One statute lies beyond the powers of the Executive, the Legislative and the Judicial. It’s called the Law of Unintended Consequences, and once again that Law is about to do some serious damage.
The Active Denial System (ADS) seems to have come from a 1950s Sci Fi movie. In fact, the device hasn’t been around for long–but long enough to have been employed intelligently. Yet it hasn’t.
During the first Iraq war, U.S. commanders wanted to use it. Their requests were turned down. The field generals in Iraq want to use it now. Again they are being denied.
What is ADS?
It’s a non-lethal weapon that beams electromagnetic radiation at human targets as far away as 500 yards. Located on a flatbed truck or Humvee, those rays can be directed to go through windows. They can easily penetrate clothing. They breach the skin slightly but painfully, causing out-of-control rioters to stop their actions before somebody gets killed or valuable property is destroyed.
That’s all the rays do. They don’t kill. They don’t maim. They don’t disable, save for the moment.
The system was developed by the Air Force Research Laboratory in New Mexico, and during twelve years of testing, only two injuries occurred—second degree burns that healed quickly.
So why is the Pentagon set against the use of the Active Denial System?
Because in the Beltway, PR trumps ADS.
The brass is concerned that the weapon would be perceived as a torture device, an electronic extension of Abu Ghraib.
And so it would be by every group seeking to portray the U.S. military as a bunch of Torquemadas out to persecute the enemy with maximum anguish.
George Soros, no doubt, would be among the plaintiffs, as would the People for the
American Way
, Nation magazine, Noam Chomsky, Jimmy Carter and other reliables who would rather foment than think.
In fact, ADS would stop Iraqis from hurting or slaying each other, and from doing the same to the American troops.

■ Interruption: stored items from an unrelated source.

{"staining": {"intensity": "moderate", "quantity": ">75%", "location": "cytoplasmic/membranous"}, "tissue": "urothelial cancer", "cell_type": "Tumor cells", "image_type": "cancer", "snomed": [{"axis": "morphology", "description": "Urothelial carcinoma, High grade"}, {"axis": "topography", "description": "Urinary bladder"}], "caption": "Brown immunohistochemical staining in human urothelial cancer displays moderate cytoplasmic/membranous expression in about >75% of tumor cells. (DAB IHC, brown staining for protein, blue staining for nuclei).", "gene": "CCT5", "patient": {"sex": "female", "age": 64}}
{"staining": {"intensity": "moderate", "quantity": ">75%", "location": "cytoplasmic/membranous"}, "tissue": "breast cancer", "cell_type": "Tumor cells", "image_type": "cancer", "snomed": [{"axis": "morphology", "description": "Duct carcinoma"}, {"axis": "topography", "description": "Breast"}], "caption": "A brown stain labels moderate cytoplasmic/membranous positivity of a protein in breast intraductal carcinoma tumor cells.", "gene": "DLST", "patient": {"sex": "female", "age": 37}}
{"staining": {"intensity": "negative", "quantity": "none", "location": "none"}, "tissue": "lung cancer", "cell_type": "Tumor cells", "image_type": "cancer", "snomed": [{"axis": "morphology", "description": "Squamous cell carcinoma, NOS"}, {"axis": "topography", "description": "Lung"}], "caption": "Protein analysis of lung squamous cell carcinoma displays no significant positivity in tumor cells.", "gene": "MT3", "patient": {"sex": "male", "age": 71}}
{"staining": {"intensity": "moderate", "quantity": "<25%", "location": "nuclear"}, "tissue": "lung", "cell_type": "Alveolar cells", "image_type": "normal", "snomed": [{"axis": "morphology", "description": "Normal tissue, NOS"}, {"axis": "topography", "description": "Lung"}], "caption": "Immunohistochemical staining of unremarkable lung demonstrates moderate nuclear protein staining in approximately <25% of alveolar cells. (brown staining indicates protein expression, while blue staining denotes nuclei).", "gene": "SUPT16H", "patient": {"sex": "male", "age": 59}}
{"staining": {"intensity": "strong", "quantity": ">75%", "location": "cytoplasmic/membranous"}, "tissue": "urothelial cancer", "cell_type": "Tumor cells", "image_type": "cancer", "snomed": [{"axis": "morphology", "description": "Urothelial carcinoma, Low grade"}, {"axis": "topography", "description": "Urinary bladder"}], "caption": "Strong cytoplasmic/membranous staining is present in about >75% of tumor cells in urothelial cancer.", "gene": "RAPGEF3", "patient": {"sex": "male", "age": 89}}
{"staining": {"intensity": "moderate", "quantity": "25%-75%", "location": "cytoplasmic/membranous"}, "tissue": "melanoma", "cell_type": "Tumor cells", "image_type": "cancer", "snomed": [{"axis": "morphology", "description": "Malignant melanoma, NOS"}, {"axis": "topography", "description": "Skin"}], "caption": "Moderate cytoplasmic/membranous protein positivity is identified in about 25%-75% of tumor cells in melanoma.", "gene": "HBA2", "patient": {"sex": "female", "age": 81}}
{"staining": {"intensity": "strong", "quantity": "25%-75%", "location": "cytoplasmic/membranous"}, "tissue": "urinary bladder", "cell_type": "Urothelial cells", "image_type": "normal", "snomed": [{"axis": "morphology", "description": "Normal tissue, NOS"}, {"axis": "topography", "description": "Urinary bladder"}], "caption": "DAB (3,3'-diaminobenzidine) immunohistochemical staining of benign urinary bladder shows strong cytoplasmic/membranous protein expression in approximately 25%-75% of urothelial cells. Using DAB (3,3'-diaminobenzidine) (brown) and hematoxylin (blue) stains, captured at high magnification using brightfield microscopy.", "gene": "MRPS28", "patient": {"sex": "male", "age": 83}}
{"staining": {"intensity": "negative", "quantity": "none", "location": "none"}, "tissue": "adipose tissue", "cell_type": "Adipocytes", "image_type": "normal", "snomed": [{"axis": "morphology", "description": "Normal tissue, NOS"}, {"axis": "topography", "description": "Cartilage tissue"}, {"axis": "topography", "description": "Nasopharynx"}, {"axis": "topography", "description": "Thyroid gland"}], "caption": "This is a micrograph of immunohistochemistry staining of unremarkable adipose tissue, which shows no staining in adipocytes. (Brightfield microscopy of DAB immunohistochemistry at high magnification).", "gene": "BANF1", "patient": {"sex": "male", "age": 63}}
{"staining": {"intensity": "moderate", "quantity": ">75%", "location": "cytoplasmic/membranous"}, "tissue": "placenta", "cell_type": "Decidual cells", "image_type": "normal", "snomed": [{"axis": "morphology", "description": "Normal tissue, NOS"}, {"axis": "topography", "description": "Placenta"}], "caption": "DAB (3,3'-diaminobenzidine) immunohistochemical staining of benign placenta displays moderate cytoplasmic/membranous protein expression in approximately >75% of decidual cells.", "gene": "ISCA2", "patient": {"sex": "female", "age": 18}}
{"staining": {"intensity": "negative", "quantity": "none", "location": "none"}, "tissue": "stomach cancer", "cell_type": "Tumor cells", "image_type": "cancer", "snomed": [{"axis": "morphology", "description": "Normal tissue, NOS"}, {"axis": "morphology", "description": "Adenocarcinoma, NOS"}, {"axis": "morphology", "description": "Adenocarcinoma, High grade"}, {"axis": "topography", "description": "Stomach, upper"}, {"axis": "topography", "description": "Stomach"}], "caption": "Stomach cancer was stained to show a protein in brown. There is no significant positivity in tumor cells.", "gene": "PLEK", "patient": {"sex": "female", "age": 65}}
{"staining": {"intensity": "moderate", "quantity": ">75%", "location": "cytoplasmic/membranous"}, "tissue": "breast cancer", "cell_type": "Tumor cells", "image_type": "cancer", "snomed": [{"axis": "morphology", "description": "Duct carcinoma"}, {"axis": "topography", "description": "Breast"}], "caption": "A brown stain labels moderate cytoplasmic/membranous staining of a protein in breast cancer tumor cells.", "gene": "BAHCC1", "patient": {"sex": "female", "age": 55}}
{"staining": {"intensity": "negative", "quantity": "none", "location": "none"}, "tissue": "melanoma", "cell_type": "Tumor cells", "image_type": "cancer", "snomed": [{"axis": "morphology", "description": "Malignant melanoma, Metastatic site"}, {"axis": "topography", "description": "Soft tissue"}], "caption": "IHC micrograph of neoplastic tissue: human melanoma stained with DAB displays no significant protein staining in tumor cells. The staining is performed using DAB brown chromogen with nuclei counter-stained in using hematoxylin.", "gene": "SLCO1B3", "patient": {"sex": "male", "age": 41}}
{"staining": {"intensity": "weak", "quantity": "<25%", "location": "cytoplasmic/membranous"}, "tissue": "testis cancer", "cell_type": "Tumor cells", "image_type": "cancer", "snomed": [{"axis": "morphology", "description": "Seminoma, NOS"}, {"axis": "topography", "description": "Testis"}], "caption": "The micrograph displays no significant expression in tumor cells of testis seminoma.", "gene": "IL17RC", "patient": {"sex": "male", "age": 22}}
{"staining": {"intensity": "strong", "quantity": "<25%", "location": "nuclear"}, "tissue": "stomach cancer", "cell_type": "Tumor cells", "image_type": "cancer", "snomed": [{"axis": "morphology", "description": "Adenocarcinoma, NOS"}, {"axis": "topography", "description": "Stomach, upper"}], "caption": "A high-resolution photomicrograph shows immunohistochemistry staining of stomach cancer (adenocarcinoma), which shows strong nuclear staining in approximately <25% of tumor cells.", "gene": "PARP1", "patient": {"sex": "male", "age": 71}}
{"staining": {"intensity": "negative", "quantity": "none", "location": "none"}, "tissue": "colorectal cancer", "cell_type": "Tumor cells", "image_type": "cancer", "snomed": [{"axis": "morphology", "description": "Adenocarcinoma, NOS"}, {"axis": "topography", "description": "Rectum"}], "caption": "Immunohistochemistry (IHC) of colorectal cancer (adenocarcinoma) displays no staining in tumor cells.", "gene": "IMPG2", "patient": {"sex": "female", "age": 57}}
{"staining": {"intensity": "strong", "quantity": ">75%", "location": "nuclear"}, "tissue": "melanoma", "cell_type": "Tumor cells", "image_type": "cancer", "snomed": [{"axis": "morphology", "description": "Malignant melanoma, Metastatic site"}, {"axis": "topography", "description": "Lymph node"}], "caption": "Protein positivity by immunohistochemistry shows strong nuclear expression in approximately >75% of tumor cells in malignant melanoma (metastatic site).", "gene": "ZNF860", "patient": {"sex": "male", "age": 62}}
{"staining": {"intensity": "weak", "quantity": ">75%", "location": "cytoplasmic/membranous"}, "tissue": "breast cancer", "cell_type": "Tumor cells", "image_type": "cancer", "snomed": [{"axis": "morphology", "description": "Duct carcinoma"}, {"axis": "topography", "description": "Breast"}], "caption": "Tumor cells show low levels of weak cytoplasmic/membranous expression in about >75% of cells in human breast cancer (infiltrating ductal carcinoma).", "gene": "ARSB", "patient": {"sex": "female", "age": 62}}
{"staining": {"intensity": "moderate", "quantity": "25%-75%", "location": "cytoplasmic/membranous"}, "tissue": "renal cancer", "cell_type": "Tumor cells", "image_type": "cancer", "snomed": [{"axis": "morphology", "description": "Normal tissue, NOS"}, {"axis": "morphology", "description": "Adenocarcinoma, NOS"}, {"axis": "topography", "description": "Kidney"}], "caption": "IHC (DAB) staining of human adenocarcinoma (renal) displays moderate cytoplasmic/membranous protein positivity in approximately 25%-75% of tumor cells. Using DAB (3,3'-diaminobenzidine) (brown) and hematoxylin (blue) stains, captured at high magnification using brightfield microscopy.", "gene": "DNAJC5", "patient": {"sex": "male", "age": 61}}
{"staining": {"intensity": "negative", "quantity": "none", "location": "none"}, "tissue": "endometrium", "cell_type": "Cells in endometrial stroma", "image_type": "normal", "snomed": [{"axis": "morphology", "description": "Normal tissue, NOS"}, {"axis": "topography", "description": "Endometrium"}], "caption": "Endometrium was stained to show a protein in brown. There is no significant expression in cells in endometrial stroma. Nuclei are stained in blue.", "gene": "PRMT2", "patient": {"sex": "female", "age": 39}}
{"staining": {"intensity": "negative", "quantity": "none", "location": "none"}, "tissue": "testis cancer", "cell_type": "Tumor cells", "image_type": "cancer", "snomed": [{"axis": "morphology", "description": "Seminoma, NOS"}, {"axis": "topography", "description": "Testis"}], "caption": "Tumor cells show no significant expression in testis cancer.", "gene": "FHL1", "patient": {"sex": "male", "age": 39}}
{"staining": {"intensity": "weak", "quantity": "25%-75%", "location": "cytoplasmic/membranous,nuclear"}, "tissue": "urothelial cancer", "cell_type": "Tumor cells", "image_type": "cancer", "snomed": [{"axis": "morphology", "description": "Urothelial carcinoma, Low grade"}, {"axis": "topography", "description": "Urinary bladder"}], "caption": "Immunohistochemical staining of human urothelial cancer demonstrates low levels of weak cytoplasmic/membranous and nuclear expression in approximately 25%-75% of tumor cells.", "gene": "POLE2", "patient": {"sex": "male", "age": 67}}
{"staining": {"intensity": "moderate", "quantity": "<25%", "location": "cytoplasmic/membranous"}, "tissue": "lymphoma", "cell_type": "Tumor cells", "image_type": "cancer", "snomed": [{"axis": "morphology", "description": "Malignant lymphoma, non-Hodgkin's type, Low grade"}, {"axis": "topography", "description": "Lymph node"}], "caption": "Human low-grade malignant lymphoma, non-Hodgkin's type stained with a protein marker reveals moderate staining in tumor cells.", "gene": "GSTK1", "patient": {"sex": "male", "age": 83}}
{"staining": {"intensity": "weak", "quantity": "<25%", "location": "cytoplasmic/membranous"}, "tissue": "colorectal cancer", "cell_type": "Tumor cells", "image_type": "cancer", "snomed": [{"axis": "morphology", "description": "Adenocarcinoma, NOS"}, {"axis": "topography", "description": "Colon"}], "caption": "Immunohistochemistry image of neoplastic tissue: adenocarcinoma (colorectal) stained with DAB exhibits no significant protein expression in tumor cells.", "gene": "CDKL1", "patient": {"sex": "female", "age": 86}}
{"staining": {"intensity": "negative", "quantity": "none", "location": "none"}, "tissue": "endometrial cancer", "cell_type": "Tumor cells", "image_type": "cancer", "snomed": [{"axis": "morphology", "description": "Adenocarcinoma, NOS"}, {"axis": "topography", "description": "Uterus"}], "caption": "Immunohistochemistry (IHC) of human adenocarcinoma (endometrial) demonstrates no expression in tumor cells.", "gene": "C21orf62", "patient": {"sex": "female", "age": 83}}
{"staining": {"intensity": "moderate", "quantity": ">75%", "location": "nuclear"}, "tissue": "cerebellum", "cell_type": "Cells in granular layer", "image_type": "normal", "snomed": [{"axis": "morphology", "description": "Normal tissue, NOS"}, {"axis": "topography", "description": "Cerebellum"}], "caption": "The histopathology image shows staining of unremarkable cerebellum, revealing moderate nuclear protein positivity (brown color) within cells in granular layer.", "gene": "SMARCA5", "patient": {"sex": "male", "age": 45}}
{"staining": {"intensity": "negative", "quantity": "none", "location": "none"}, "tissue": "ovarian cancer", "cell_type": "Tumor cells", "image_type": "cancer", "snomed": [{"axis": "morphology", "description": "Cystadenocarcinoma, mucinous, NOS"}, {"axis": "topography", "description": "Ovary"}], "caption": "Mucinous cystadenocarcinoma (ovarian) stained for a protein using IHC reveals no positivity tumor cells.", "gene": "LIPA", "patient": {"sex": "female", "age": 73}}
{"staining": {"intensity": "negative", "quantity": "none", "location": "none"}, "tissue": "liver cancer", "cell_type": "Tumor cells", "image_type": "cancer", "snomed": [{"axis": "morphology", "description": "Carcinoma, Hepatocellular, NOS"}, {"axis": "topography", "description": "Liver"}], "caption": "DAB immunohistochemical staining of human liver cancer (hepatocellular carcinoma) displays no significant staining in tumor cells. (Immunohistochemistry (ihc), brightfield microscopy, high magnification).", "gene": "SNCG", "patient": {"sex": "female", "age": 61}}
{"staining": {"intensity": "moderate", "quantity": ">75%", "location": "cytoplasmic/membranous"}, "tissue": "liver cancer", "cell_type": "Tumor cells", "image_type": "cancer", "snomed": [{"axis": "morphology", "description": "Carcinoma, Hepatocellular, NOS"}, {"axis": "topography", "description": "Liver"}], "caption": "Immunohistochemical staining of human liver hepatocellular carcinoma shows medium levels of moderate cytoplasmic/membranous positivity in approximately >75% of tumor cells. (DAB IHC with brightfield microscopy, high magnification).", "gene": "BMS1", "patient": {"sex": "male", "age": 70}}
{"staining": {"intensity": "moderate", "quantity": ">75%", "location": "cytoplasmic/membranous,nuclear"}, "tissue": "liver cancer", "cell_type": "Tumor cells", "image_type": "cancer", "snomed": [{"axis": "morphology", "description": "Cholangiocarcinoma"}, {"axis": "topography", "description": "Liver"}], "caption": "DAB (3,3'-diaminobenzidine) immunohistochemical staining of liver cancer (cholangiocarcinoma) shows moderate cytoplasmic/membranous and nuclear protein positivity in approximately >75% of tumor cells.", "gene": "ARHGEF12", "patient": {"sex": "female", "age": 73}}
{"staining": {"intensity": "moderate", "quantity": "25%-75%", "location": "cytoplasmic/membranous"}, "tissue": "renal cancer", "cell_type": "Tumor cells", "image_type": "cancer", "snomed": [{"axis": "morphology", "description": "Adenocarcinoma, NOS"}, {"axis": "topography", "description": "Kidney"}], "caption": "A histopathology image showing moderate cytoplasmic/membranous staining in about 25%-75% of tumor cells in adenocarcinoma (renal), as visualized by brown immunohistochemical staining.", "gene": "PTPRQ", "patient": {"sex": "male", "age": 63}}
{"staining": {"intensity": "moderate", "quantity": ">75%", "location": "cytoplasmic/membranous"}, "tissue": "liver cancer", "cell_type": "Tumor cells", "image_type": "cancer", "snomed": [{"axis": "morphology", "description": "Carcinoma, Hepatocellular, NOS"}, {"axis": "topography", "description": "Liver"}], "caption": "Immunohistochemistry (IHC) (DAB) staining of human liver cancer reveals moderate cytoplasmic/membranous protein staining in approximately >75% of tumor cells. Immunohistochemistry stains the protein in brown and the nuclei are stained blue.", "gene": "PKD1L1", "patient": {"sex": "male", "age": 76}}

And so the Pentagonians, in their wisdom, are providing the latest demonstration of the Law of Unintended Consequences. Hundreds, perhaps thousands, will be injured or murdered because they folks in Washington are more worried about perception than about protection.
Once again, in the military, as in politics (and who can tell the difference these days?) the road to hell is being paved with good unintentions.